Mention this at the next party you go to and maybe you will get some action for enlightening people on the current woes of the Republican Party and using hot potato in the same sentence. Or they’ll laugh uproariously when you say it seems like every Tom, Dick and Cheney is getting indicted. Or maybe they’ll stare at you stone-faced until you leave the room.
October 26th, 2005
The Governator has been losing steam over the last few months, and if the ballot measures fail for this 75 million dollar monstrosity of a special election he’s demanded, his reelection bid could be in real trouble. That is, if the Dems can field anywhere near as charismatic and ballsy a candidate as Ahnold. Um, Warren Beatty? He’s been mentioned in a couple articles recently, we know he’s dying to, and I think he’d be perfect. Beatty has a history in politics much deeper than his college lecture tour during the 2000 Presidential Primaries and recent speeches against Arnie and his special election proposals (most notably his 2005 UC Berkeley commencement address).

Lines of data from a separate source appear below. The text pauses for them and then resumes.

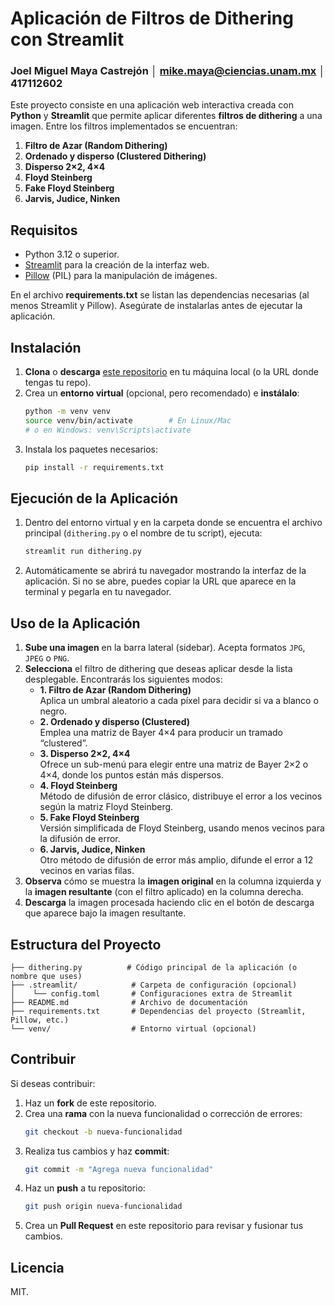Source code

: # Aplicación de Filtros de Dithering con Streamlit

### Joel Miguel Maya Castrejón │ mike.maya@ciencias.unam.mx │ 417112602

Este proyecto consiste en una aplicación web interactiva creada con **Python** y **Streamlit** que permite aplicar diferentes **filtros de dithering** a una imagen. Entre los filtros implementados se encuentran:

1. **Filtro de Azar (Random Dithering)**  
2. **Ordenado y disperso (Clustered Dithering)**  
3. **Disperso 2×2, 4×4**  
4. **Floyd Steinberg**  
5. **Fake Floyd Steinberg**  
6. **Jarvis, Judice, Ninken**

## Requisitos

- Python 3.12 o superior.
- [Streamlit](https://docs.streamlit.io/) para la creación de la interfaz web.
- [Pillow](https://pillow.readthedocs.io/) (PIL) para la manipulación de imágenes.

En el archivo **requirements.txt** se listan las dependencias necesarias (al menos Streamlit y Pillow). Asegúrate de instalarlas antes de ejecutar la aplicación.

## Instalación

1. **Clona** o **descarga** [este repositorio](https://github.com/mikemayac/Image-Filter-Application-Dithering) en tu máquina local (o la URL donde tengas tu repo).
2. Crea un **entorno virtual** (opcional, pero recomendado) e **instálalo**:
   ```bash
   python -m venv venv
   source venv/bin/activate        # En Linux/Mac
   # o en Windows: venv\Scripts\activate
   ```
3. Instala los paquetes necesarios:
   ```bash
   pip install -r requirements.txt
   ```

## Ejecución de la Aplicación

1. Dentro del entorno virtual y en la carpeta donde se encuentra el archivo principal (`dithering.py` o el nombre de tu script), ejecuta:
   ```bash
   streamlit run dithering.py
   ```
2. Automáticamente se abrirá tu navegador mostrando la interfaz de la aplicación. Si no se abre, puedes copiar la URL que aparece en la terminal y pegarla en tu navegador.

## Uso de la Aplicación

1. **Sube una imagen** en la barra lateral (sidebar). Acepta formatos `JPG`, `JPEG` o `PNG`.  
2. **Selecciona** el filtro de dithering que deseas aplicar desde la lista desplegable. Encontrarás los siguientes modos:
   - **1. Filtro de Azar (Random Dithering)**  
     Aplica un umbral aleatorio a cada píxel para decidir si va a blanco o negro.  
   - **2. Ordenado y disperso (Clustered)**  
     Emplea una matriz de Bayer 4×4 para producir un tramado “clustered”.  
   - **3. Disperso 2×2, 4×4**  
     Ofrece un sub-menú para elegir entre una matriz de Bayer 2×2 o 4×4, donde los puntos están más dispersos.  
   - **4. Floyd Steinberg**  
     Método de difusión de error clásico, distribuye el error a los vecinos según la matriz Floyd Steinberg.  
   - **5. Fake Floyd Steinberg**  
     Versión simplificada de Floyd Steinberg, usando menos vecinos para la difusión de error.  
   - **6. Jarvis, Judice, Ninken**  
     Otro método de difusión de error más amplio, difunde el error a 12 vecinos en varias filas.  
3. **Observa** cómo se muestra la **imagen original** en la columna izquierda y la **imagen resultante** (con el filtro aplicado) en la columna derecha.
4. **Descarga** la imagen procesada haciendo clic en el botón de descarga que aparece bajo la imagen resultante.

## Estructura del Proyecto

```
├── dithering.py          # Código principal de la aplicación (o nombre que uses)
├── .streamlit/            # Carpeta de configuración (opcional)
│    └── config.toml       # Configuraciones extra de Streamlit
├── README.md              # Archivo de documentación
├── requirements.txt       # Dependencias del proyecto (Streamlit, Pillow, etc.)
└── venv/                  # Entorno virtual (opcional)
```

## Contribuir

Si deseas contribuir:

1. Haz un **fork** de este repositorio.
2. Crea una **rama** con la nueva funcionalidad o corrección de errores:  
   ```bash
   git checkout -b nueva-funcionalidad
   ```
3. Realiza tus cambios y haz **commit**:  
   ```bash
   git commit -m "Agrega nueva funcionalidad"
   ```
4. Haz un **push** a tu repositorio:  
   ```bash
   git push origin nueva-funcionalidad
   ```
5. Crea un **Pull Request** en este repositorio para revisar y fusionar tus cambios.

## Licencia

MIT.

Beatty campaigned for RFK in 68. He worked closely with McGovern’s campaign manager, Gary Hart during 72 and later advised Hart on his own run at the nomination. Besides a dubious knack for attaching himself to imploding presidential campaigns, Beatty is a born stateman with a willingness to be much more frank and honest than candidates too enmeshed in the political world of fundraising, wining and dining and hitting repeated talking points over and over for a five-second sound bite. If you need more proof, just watch Bulworth. Or read his Berkeley speech. Oh, and if you’re still not convinced, the other celebrity thinking of running is Rob Reiner. Rob Reiner, folks. That’s Meathead from All in the Family. Now if the cranky but lovable Carroll O’Connor were still alive and wanted to give politics a try I’d say maybe we’ve got something here. But Rob Reiner could not beat Arnold in a beauty pageant or a pissing contest. Beatty has a shot at both.
October 25th, 2005
Welcome to the maiden voyage of my blog. This blog will be geared toward keeping readers better informed on things going on in the news, especially in the political realm. I know, I know, who’s ever done a left-leaning blog on politics before? But before you leave me forever, let me also say I will be attempting to keep you up on excellent new movies/books/music you might have missed, as well as giving you tips for living a better life, how to be cool, and other important items such as those. No, I’m serious, our uncool to cool turnover ratio is 1:1. It’s foolproof. So hopefully you’ll enjoy, and if you don’t, hopefully you’ll stay around long enough to stick it to me in your comments to each and every one of my entries. You may notice that I bolden the first few words to every blog entry. A nice little stylized trick I taught Josh Marshall over at talkingpointsmemo.com, back in the day. I choose not to capitalize such words as well, it’s an excercise in discretion and understatement Josh, fyi.